The Shopping Culture of Tokyoites
The Shopping Culture of Tokyoites

Curious Edo People and Trendy Tokyoites

Shopping culture has been evolving, absorbing other cultural elements and remixing them into today’s shopping landscape. It isn’t just the businesses at the forefront of this innovation, but also the genuine curiosity and thirst that Tokyoites have for novelties that has been driving shopping trends forward. The inventive spirit of Edo people is a big reason why Edo, now Tokyo, has developed into such a metropolis. One cannot describe Tokyo today without the uniqueness of Edo culture and spirit, which is traditional while being unlike the Kyoto culture.

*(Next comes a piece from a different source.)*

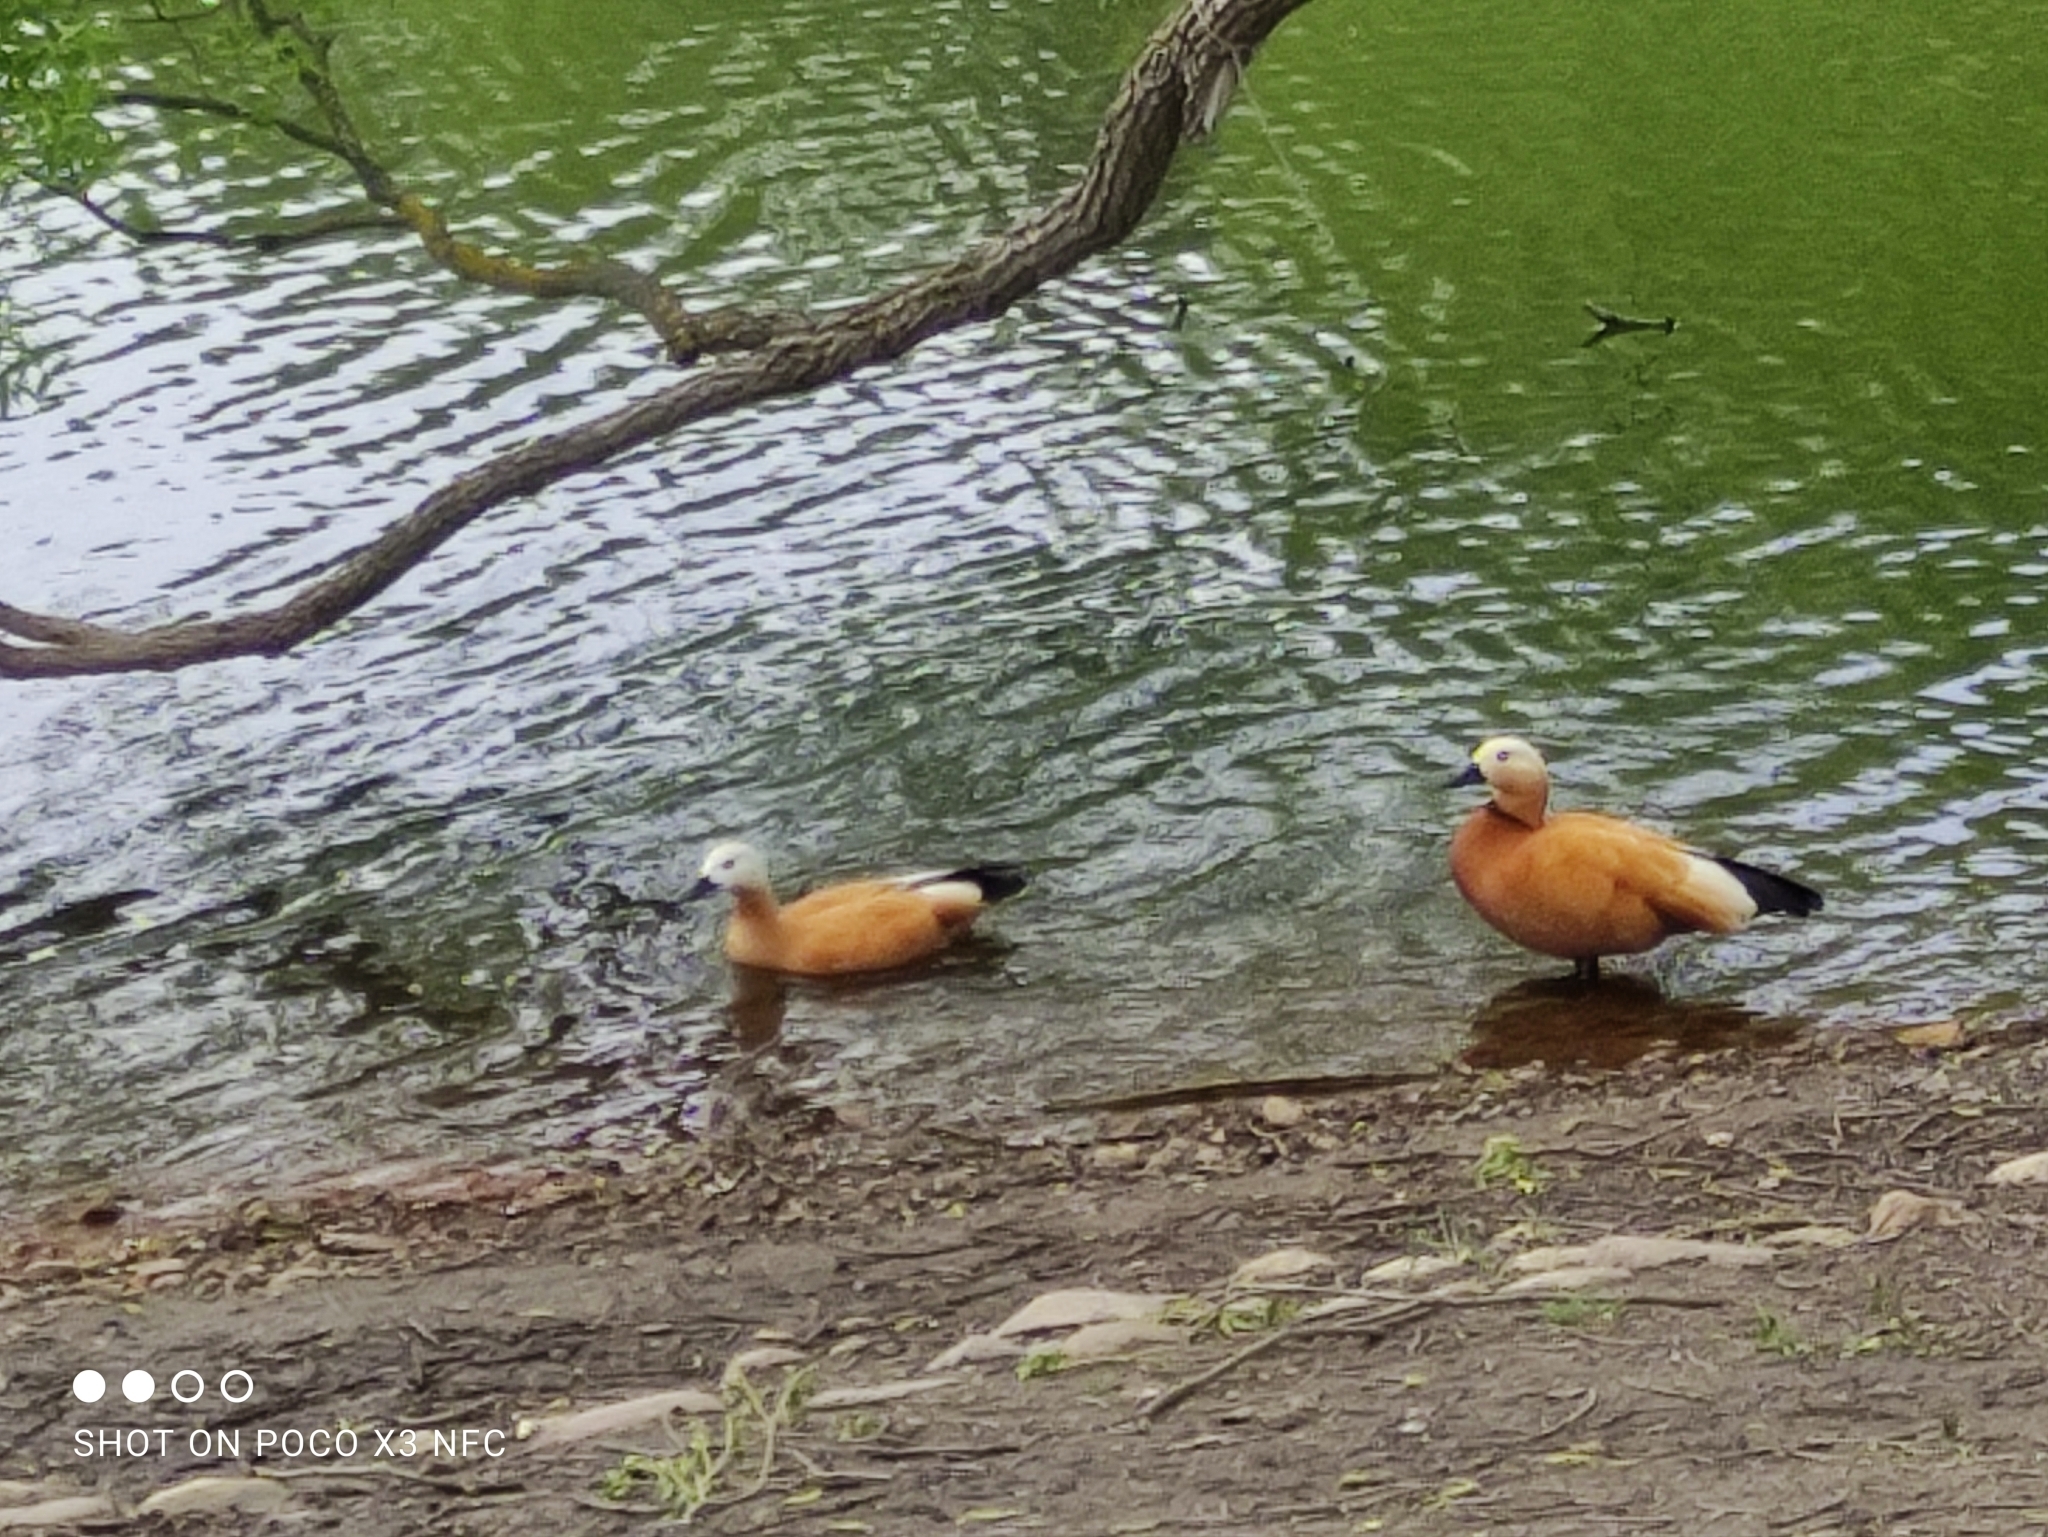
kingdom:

As any healthy rivalry between major cities goes, Edoites, and now Tokyoites, have prided themselves in having more down-to-earth culture, as opposed to old Kyoto and all its frills.

The Difference Between Tokyo Fashion and Kyoto Fashion

This doesn’t mean Edo was uncultured or less cultured; they just approached things differently. We can think of it in terms of Kyoto being the mainstream elegance of the times, and Edo the innovative chic, the new and upcoming cultural center. In a fun twist, today’s Osaka contests this, claiming to be the more playful and humorous city culture in comparison to Tokyo, and so the friendly rivalry goes on.

It seems businesses have always been marketing-savvy – wherever the customers went, they followed. And in the Edo period they followed them right into the Kabuki theater. This pastime was perfect for ad placement, and kabuki actors became an early form of brand ambassadors, with everything from the kimonos they wore on stage to the food they ate as part of the plot becoming instant hits. One of the first celebrity trendsetters was the kabuki actor legend Danjuro, who was even rumored to have sold fans the water he bathed in!

nihonbashi photo by zoria april

Credit: @Zoria’sTokyo+

What surprises many art lovers, is that the ukiyo-e prints gracing museum walls now, used to play an advertising role too. However, to put things into perspective, this would be like admiring witty and artsy posters today. Yes, technically they are used in ads. However, that does not diminish their artistic value. Moreover, kabuki and ukiyo-e also play a big part in today’s advertising. They appear on product designs and subway posters depicting good manners and so on. 

Chasing Tokyo Trends

Most importantly, Edo people were always quick to catch onto a trend, and today’s Tokyoites are known for starting trends that spread like wildfire. The over-the-top, uber-kawaii Harajuku might come to mind, where youths gather to wear fashion that challenges every fiber of mainstream culture.

The nature of being counter-culture means constantly moving. True artists never get comfortable in a trend. In other words, the Harajuku of 2018 is not the Harajuku of 2008, much to some people’s chagrin. However, just like cherry blossoms, many people have also come to accept how transient these cultural trends are. Fashion followers decided to embrace the change. Harajuku style left the main Takeshita Street as tourists took over. As a result, it branched out into the back alleys of Ura-Harajuku or Cat street. It continues to constantly change.

ura harajuku backstreets

That’s how trends go. They rise and fall quickly, being in constant flux. Meanwhile mainstream culture is meant to be always challenged.

A Shopping Culture Seeking Something more Complex

As the successful Mitsukoshi model shows us, the shopping experience can be elevated by incorporating art and culture activities. This was also why kabuki and ukiyo-e worked so well with the shopping trends. It’s also why areas like Ginza thrived — not only because of its shopping options, but also its cafes. These cafes served as social gathering spots for artists. Furthermore, the streets provided a place for the first mobo (modern boys) and moga (modern girls) to strut in their cosmopolitan fashion.

THEN & NOW:“Moga” in Ginza photo by Charles Phelps 1929 [left]; Ginza SIX [right]

Moving towards that unison of shopping and arts and culture, Tokyo has seen the opening of modern shopping complexes like Tokyo Midtown and Ginza Six. These complexes consist of gardens and streams, exhibition spaces and whole galleries and museums, cinemas, shops and cafes. At the same time, they directly link to public transport stations for a seamless connection to city life.

tokyo midtown
Tokyo Midtown

Today if you go shopping in the small neighborhoods, you’ll notice that that Tokyo’s local neighborhoods specialize in a certain kind of product. These Tokyo specialty shopping streets are often where new trends are born. Get a taste of Japanese culture while satisfying your shopping needs in Tokyo!